— ¡Aaah!
¿Por qué no puedo hacer una puta cosa bien? ¿Por qué? ¿Se está acabando mi vida? ¿Qué es esto exactamente?
¡Choque!; ¡Choque!
Gritó, rompiendo todos los cristales de la cocina.
— ¿Qué diablos te pasa, jovencita? —La Sra. Williams corrió a la cocina y sonrió burlonamente. Después, se relamió los labios.
— ¿Puede decirme dónde está tu futuro marido?
— ¿Tu padre y tú os habéis peleado, Sandra?
Sandra soltó una carcajada histérica, la señora Williams temió por sus pulmones. Simultáneamente, se quedó perpleja.
— ¿Le has llamado mi padre?
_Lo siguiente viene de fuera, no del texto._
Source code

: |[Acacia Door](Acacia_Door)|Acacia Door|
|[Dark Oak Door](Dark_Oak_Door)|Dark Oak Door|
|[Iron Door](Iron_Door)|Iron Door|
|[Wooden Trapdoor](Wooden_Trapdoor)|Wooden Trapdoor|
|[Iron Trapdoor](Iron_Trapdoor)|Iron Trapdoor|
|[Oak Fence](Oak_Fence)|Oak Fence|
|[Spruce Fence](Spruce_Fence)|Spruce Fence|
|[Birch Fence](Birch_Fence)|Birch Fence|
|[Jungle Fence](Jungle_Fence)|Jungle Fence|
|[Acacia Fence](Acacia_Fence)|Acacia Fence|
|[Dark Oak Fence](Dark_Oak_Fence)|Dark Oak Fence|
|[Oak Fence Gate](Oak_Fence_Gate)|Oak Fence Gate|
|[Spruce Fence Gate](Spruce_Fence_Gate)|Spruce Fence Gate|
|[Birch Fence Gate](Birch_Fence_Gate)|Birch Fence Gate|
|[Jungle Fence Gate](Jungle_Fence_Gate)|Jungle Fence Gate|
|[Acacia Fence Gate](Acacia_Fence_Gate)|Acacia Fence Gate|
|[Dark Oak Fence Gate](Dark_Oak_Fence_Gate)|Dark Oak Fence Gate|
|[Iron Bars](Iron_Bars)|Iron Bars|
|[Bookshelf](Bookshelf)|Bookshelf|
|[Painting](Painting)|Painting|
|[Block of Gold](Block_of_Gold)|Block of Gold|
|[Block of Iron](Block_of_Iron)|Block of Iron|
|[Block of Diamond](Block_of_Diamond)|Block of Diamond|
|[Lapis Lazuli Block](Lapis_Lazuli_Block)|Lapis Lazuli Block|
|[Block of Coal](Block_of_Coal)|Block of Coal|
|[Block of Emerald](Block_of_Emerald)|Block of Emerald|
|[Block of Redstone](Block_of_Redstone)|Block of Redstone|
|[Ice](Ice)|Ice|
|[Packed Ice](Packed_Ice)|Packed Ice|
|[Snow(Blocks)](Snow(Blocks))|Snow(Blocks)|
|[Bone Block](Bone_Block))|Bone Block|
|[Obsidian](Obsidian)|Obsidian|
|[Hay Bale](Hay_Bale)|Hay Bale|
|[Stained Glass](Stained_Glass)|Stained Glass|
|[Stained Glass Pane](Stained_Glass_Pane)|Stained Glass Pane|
Ah, sí, ¿mi nuevo padre? ¿Dónde está? —dijo ella, sonriendo. —Necesito su ayuda —Se lamió los labios seductoramente. La Sra. Williams no notó una mierda.
—Estableció una nueva oficina aquí. Toma esta es su dirección.
—Te lo agradezco, mamá.
Sandra fue al lugar especificado y vio a Lucas absorto en algún papeleo. Ella empujó la puerta cerrada detrás de ella y se sentó en el escritorio de la oficina de Lucas. Lucas se sorprendió al verla. Sin embargo, no pudo intervenir, ya que era su futura hija. La cara de Lucas miraba ahora la región sensible de Sandra mientras esta giraba encima de la mesa. Lucas bebió un profundo trago. Su nuez de Adán se balanceó.
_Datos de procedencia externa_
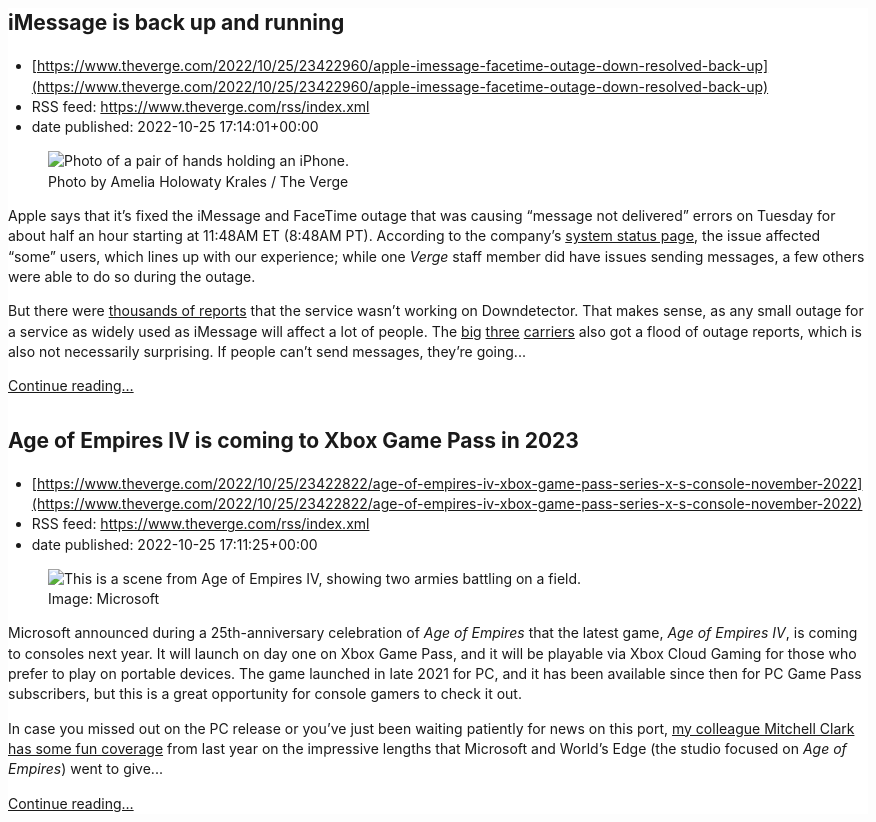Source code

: ## iMessage is back up and running
 - [https://www.theverge.com/2022/10/25/23422960/apple-imessage-facetime-outage-down-resolved-back-up](https://www.theverge.com/2022/10/25/23422960/apple-imessage-facetime-outage-down-resolved-back-up)
 - RSS feed: https://www.theverge.com/rss/index.xml
 - date published: 2022-10-25 17:14:01+00:00

<figure>
      <img alt="Photo of a pair of hands holding an iPhone." src="https://cdn.vox-cdn.com/thumbor/SDewHdUfUTHbAiexEWoTzKu-XbU=/0x0:2040x1360/1310x873/cdn.vox-cdn.com/uploads/chorus_image/image/71541764/akrales_201017_4238_0143.0.0.jpg" />
        <figcaption>Photo by Amelia Holowaty Krales / The Verge</figcaption>
    </figure>

  <p id="wSGzQp">Apple says that it’s fixed the iMessage and FaceTime outage that was causing “message not delivered” errors on Tuesday for about half an hour starting at 11:48AM ET (8:48AM PT). According to the company’s <a href="https://www.apple.com/support/systemstatus/">system status page</a>, the issue affected “some” users, which lines up with our experience; while one <em>Verge</em> staff member did have issues sending messages, a few others were able to do so during the outage.</p>
<p id="6Yml9M">But there were <a href="https://downdetector.com/status/imessage/">thousands of reports</a> that the service wasn’t working on Downdetector. That makes sense, as any small outage for a service as widely used as iMessage will affect a lot of people. The <a href="https://downdetector.com/status/t-mobile/">big</a> <a href="https://downdetector.com/status/verizon/">three</a> <a href="https://downdetector.com/status/att/">carriers</a> also got a flood of outage reports, which is also not necessarily surprising. If people can’t send messages, they’re going...</p>
  <p>
    <a href="https://www.theverge.com/2022/10/25/23422960/apple-imessage-facetime-outage-down-resolved-back-up">Continue reading&hellip;</a>
  </p>

## Age of Empires IV is coming to Xbox Game Pass in 2023
 - [https://www.theverge.com/2022/10/25/23422822/age-of-empires-iv-xbox-game-pass-series-x-s-console-november-2022](https://www.theverge.com/2022/10/25/23422822/age-of-empires-iv-xbox-game-pass-series-x-s-console-november-2022)
 - RSS feed: https://www.theverge.com/rss/index.xml
 - date published: 2022-10-25 17:11:25+00:00

<figure>
      <img alt="This is a scene from Age of Empires IV, showing two armies battling on a field." src="https://cdn.vox-cdn.com/thumbor/iK3y93I-YtUmWWuQxw32gEXoZBE=/300x0:3540x2160/1310x873/cdn.vox-cdn.com/uploads/chorus_image/image/71541747/aoe4_campaign_002.0.jpg" />
        <figcaption>Image: Microsoft</figcaption>
    </figure>

  <p id="2S0B3J">Microsoft announced during a 25th-anniversary celebration of <em>Age of Empires</em> that the latest game, <em>Age of Empires IV</em>, is coming to consoles next year. It will launch on day one on Xbox Game Pass, and it will be playable via Xbox Cloud Gaming for those who prefer to play on portable devices. The game launched in late 2021 for PC, and it has been available since then for PC Game Pass subscribers, but this is a great opportunity for console gamers to check it out.</p>
<p id="6tivTh">In case you missed out on the PC release or you’ve just been waiting patiently for news on this port, <a href="https://www.theverge.com/2021/4/10/22375911/age-of-empires-4-history-lesson-documentary-footage-music-languages">my colleague Mitchell Clark has some fun coverage</a> from last year on the impressive lengths that Microsoft and World’s Edge (the studio focused on <em>Age of Empires</em>) went to give...</p>
  <p>
    <a href="https://www.theverge.com/2022/10/25/23422822/age-of-empires-iv-xbox-game-pass-series-x-s-console-november-2022">Continue reading&hellip;</a>
  </p>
—Niña, ¿Qué crees que estás haciendo?
—¿Me estás llamando niña? Te acostaste con este niña, y sigues acostándote conmigo, así que, por favor, no te refieras a mí como una niña; soy tu igual.
Lucas no podía creer lo que estaba viendo. Aunque era encantadora, también era un demonio. Lo había estado chantajeando para que se la follara desde el día en que la drogó sin querer. Y le amenazó con contarle a su madre si no lo hacía. Lucas decidió no casarse con la madre y contarle a la mujer lo que su hija había estado haciendo y pedirles a ambas que lo dejaran en paz.
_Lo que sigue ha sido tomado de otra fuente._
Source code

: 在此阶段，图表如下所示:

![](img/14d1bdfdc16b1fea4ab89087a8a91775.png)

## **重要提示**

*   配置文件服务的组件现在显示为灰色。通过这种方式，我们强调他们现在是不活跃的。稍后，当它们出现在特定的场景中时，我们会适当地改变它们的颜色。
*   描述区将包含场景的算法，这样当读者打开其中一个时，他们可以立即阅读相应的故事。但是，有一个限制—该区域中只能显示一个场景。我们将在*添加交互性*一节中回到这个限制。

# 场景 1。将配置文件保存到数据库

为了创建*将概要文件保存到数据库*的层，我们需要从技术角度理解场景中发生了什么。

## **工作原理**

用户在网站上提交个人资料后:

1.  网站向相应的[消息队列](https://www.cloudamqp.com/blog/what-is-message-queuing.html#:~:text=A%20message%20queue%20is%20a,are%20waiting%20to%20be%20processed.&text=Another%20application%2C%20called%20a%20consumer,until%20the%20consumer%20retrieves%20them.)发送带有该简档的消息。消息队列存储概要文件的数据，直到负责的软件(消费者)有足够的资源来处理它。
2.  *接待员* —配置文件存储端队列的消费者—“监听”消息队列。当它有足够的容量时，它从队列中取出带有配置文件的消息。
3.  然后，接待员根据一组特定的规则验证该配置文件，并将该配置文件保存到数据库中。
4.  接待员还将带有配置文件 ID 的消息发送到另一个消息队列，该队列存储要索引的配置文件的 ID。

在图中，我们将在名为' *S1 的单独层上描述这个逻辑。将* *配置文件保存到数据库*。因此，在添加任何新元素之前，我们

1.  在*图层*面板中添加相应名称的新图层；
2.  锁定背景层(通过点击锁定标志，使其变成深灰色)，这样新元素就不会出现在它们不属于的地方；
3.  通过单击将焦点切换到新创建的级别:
Tenía la intención de abandonar la nación a raíz de esto, pero recibió una llamada anónima ofreciéndole ayuda en el asunto. El hombre tragó con fuerza mientras hablaba con la chica, con la mirada fija en sus genitales. Estaba duro. Lo que Sandra interpretó erróneamente como entusiasmo.
—Sandra, ¿Qué quieres de mí? ¿No estás harta de chantajearme? Me rogaste que pasara la noche contigo. Primero saltaste encima de mi polla, ¿Recuerdas? Pero ahora que has descubierto que me voy a casar con tu madre, estoy obligado a follarte cuando quieras. ¿Qué clase de chiquilla eres? Esa noche, te grabé. ¿Recuerdas la noche que deseaste que te follara? No lo habría hecho si hubiera sabido que eras su hija. Además, te informé de que tenía edad para ser tu padre. ¿Por qué haces estragos en mi vida?
—Renuncia a tu compromiso con mi madre. Me gustaría estar contigo. Todos los días, desearía poder follar con tu deliciosa polla. Lucas, te quiero. Odio verte jugar a ser el marido cariñoso de mi madre. Quiero ser tu esposa y follar tu polla todos los días. —Lucas no podía creer las agallas de la chica que tenía delante.
—Quiero a tu madre, pero no puedo estar con ella ni con vosotros ahora mismo. No me casaré con ninguno de vosotros. Debes dejar este comportamiento o me pondré en contacto con la prensa y te denunciaré.
— ¿Vas a denunciar a la madre de tu bebé por nacer? Tú eres el padre de mi hijo. Verás, la primera persona a la que acusé descubrió que me había acostado contigo a las pocas horas. Yo deseaba que ese niño fuera de Javier, pero ese bastardo es demasiado astuto. Me detuvo antes de que comenzara el acto. Consideré a otro individuo, sin embargo, él ya sabe que eres el padre de mi hijo. Lucas, ¿Ves lo que quiero decir? Intenté colgarle el bebé a otros para hacerte feliz a ti y a mi madre, pero por supuesto, tú ibas a casarte con ella y a seguir cogiéndome.